The radiosensitivity molecular signature (RSI) used in the study had previously been validated for rectal, esophageal and head and neck cancers, but the current study focused solely on the benefits of the approach in the treatment of breast cancer, according to study authors Javier F. Torres-Roca, MD, of Moffitt Cancer Center in Tampa, Fla., and colleagues.
“The clinical impact of a successful assay would be broad and significant since [RT] is the single most common therapeutic agent in clinical oncology,” wrote the authors. “Approximately 60 percent of all cancer patients receive RT at some point during their treatment.”
Based on gene expressions for 10 specific genes and a linear regression algorithm, the RSI was developed in 48 cancer cell lines using a systems-biology strategy focused on identifying biomarkers for cellular radiosensitivity.
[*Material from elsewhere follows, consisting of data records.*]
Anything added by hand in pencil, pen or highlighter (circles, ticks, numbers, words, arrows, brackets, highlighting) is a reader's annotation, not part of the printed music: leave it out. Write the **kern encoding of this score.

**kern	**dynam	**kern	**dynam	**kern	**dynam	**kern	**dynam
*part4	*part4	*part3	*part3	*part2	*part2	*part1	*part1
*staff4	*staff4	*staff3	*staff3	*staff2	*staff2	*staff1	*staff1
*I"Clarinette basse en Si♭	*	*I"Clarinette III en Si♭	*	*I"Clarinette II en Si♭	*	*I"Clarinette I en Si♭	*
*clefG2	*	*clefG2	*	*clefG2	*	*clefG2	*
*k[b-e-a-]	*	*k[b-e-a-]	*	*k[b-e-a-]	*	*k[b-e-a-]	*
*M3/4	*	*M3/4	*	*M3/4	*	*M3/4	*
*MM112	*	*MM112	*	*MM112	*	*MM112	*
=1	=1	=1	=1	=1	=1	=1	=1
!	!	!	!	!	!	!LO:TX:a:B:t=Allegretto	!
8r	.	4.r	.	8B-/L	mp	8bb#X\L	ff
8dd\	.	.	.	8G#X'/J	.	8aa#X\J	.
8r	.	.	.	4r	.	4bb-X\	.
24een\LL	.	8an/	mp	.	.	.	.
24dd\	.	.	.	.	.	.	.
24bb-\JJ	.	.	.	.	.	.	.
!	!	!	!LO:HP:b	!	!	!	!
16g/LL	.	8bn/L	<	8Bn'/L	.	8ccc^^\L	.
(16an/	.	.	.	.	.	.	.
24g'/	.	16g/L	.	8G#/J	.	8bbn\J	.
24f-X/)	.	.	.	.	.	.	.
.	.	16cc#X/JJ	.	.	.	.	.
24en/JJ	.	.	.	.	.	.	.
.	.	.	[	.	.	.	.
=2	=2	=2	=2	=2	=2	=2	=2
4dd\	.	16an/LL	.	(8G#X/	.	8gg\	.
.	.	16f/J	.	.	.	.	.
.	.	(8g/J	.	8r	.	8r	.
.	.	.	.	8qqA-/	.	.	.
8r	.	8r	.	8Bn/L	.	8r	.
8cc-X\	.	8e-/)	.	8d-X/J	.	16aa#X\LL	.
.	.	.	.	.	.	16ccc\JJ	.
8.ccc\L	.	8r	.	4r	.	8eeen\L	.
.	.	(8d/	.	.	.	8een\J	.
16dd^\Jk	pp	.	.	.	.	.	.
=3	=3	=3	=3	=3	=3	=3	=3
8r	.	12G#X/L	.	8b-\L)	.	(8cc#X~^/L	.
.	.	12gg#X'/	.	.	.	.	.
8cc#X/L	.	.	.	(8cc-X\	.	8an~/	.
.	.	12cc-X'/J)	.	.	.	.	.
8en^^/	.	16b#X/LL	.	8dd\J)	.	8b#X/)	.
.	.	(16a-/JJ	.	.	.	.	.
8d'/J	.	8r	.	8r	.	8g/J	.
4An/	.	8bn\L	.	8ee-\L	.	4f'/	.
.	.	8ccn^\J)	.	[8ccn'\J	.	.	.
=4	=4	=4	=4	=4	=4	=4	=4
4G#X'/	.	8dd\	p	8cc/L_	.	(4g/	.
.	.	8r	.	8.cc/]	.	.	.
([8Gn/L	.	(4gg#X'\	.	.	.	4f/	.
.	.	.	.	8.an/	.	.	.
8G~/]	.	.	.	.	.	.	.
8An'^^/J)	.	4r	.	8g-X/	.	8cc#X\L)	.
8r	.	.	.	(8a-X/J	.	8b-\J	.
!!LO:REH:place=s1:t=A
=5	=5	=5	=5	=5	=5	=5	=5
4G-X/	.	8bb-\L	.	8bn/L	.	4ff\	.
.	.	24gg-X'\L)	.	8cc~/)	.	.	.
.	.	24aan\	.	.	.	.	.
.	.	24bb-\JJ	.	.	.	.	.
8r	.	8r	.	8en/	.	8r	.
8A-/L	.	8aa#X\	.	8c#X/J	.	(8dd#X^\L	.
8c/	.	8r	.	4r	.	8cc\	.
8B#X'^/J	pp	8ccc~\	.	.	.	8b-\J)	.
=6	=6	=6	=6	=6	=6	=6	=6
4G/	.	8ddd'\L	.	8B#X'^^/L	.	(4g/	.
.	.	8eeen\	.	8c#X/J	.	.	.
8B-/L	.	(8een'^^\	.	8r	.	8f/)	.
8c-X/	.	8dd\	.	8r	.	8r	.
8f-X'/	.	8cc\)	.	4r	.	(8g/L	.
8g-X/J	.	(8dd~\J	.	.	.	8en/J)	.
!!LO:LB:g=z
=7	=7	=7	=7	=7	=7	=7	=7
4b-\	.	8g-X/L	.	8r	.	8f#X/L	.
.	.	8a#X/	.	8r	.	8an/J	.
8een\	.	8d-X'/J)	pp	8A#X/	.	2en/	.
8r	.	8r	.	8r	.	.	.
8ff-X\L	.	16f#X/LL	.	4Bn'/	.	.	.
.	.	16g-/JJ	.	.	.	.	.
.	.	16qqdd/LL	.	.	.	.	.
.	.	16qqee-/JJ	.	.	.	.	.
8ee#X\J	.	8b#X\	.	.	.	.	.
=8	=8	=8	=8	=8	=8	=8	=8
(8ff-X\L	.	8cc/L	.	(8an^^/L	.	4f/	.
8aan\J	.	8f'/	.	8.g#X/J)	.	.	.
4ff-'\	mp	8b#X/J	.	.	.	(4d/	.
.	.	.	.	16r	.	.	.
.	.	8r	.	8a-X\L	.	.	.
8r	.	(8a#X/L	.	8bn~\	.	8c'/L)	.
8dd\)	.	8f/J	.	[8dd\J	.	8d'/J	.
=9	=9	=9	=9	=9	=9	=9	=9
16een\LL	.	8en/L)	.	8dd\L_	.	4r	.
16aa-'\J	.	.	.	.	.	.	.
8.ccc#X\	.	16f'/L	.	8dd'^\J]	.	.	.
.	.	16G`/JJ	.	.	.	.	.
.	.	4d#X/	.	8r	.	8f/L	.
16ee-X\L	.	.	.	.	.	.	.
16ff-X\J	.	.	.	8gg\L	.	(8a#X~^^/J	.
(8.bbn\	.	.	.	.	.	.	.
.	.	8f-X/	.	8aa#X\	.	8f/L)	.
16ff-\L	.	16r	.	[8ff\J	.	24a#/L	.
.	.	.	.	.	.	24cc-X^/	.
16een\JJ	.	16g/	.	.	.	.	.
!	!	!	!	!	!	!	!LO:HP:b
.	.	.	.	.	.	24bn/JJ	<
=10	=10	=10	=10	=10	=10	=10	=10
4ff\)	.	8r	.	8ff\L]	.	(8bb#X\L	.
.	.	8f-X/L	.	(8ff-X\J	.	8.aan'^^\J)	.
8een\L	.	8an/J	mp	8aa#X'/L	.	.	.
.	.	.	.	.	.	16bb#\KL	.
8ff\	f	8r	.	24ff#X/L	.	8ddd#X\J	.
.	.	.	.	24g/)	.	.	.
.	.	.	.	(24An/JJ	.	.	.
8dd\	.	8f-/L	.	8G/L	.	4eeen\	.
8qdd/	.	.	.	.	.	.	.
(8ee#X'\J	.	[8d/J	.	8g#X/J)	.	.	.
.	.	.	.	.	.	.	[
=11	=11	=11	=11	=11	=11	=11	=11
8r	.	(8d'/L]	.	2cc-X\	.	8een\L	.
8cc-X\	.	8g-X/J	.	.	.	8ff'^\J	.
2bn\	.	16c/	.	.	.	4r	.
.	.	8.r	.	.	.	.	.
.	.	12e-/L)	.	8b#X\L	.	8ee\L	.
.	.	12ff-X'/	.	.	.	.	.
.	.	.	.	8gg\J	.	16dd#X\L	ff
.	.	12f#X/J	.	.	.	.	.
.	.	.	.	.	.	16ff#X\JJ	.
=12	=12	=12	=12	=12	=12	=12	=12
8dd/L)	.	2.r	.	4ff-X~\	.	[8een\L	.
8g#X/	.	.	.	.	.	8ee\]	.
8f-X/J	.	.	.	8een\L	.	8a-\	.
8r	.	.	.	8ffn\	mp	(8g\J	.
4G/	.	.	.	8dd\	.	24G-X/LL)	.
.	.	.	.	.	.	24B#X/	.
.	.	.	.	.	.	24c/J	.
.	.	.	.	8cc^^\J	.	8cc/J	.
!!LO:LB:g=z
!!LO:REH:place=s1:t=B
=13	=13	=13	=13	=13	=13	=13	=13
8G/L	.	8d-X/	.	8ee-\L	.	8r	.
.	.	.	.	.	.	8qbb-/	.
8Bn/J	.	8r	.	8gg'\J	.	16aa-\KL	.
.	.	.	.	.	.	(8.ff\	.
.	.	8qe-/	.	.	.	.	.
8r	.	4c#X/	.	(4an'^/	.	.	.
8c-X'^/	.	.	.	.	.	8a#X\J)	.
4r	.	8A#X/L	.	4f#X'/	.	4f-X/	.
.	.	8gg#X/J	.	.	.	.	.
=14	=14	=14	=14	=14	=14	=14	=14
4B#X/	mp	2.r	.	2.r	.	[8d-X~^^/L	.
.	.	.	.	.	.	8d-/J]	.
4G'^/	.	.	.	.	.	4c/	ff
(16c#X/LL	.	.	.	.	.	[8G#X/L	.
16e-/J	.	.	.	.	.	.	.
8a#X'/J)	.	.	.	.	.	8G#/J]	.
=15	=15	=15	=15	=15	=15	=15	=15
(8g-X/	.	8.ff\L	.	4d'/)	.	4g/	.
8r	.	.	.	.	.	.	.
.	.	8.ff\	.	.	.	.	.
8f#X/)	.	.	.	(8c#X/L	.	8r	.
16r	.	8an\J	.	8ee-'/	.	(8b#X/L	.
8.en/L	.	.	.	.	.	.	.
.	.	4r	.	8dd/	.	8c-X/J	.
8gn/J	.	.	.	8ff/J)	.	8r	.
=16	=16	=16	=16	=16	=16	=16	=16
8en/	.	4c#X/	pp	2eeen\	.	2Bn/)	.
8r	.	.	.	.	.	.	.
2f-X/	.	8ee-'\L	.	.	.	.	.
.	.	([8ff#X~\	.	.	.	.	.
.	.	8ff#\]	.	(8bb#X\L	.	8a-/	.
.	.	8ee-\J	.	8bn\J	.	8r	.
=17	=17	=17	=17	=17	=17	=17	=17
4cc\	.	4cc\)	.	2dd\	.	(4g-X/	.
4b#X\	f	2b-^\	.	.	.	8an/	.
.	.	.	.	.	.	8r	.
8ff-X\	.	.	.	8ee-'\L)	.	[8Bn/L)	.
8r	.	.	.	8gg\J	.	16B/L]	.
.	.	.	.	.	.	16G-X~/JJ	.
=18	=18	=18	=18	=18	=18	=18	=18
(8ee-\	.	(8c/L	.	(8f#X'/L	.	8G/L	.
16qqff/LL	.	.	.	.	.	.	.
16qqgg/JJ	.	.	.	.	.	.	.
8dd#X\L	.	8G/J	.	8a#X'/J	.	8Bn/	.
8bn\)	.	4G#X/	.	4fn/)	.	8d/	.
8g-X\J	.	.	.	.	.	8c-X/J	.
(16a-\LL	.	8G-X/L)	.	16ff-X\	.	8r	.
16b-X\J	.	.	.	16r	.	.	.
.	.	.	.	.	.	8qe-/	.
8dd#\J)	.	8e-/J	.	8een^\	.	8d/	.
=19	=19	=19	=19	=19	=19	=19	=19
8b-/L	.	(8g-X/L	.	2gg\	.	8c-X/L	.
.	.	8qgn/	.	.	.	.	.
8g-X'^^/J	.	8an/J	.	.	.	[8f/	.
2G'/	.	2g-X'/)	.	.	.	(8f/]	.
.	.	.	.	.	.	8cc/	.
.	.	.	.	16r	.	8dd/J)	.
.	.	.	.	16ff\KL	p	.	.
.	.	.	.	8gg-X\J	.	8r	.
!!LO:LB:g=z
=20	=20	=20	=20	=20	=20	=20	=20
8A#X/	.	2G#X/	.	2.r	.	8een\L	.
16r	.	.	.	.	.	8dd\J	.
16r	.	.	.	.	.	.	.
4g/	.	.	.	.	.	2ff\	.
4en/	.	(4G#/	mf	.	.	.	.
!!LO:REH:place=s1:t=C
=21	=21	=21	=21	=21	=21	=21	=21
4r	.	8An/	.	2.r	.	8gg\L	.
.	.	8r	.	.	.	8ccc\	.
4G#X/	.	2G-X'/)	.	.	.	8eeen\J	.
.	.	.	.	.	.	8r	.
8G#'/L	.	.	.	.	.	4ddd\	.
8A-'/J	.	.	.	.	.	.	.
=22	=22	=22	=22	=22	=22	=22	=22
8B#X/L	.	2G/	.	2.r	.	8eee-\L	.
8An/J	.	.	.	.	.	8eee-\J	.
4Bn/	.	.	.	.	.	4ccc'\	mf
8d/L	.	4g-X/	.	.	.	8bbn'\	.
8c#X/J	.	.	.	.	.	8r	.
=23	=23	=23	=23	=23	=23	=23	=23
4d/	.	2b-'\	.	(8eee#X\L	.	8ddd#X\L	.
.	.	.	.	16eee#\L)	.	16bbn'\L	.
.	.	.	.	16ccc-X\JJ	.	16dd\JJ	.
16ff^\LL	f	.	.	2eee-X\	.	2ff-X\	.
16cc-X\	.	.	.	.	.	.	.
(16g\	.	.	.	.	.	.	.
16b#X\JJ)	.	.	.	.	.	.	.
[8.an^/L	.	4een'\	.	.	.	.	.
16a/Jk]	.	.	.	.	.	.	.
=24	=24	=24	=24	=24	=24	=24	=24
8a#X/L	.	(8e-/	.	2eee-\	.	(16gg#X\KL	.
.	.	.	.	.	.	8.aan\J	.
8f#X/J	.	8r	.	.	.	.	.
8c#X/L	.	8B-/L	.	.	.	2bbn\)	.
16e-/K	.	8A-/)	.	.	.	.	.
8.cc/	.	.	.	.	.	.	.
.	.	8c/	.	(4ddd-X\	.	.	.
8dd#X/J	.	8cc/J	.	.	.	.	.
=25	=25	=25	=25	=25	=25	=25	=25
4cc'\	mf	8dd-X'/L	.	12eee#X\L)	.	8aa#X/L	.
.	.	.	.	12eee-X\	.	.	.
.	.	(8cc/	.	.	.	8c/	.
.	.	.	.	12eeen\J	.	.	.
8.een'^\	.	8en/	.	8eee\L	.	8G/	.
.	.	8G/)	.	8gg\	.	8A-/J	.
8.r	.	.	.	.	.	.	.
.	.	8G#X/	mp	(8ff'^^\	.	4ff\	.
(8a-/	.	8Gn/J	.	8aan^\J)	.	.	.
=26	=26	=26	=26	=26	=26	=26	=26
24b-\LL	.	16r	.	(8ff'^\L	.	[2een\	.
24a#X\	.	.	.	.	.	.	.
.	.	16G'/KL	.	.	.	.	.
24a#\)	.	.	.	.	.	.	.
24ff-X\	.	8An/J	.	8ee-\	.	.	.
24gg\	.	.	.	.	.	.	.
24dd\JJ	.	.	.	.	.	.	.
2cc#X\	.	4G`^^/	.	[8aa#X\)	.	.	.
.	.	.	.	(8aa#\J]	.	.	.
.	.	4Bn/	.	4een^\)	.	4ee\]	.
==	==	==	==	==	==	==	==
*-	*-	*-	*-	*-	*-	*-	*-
To validate the RSI’s benefit, Torres-Roca and colleagues tested it in 503 RT-treated patients at two facilities: Karolinska University Hospital in Stockholm, and Erasmus Medical Center in Rotterdam, Netherlands.
Results from the Karolinska dataset showed that patients predicted to be radiosensitive had improved five year relapse-free survival compare with radioresistant patients, with survival rates of 95 percent and 75 percent, respectively. Likewise, RT-treated patients in the Erasmus dataset who were radiosensitive also had improved five year distant-metastasis-free survival when compared with radioresistant patients. In both datasets, no difference was observed in patients treated without RT.
Multivariable analysis demonstrated that RSI is the strongest variable in RT-treated patients.
When factoring in previous research, the RSI becomes the “most extensively validated molecular signature in radiation oncology,” according to the authors. The technology has now been shown to have been successfully transitioned from cell lines to patients in multiple disease sites, a fact that Torres-Roca and colleagues said suggests the biological basis of cellular radiosensitivity is conserved between cell lines and patients, and also across epithelial tumors.
"Developing a radiosensitivity predictive assay has been a goal of radiation biology for decades," Torres-Roca, MD, said in a release. "This effort supports the emphasis on personalized medicine, where the goal is to use molecular signatures to guide therapeutic decisions."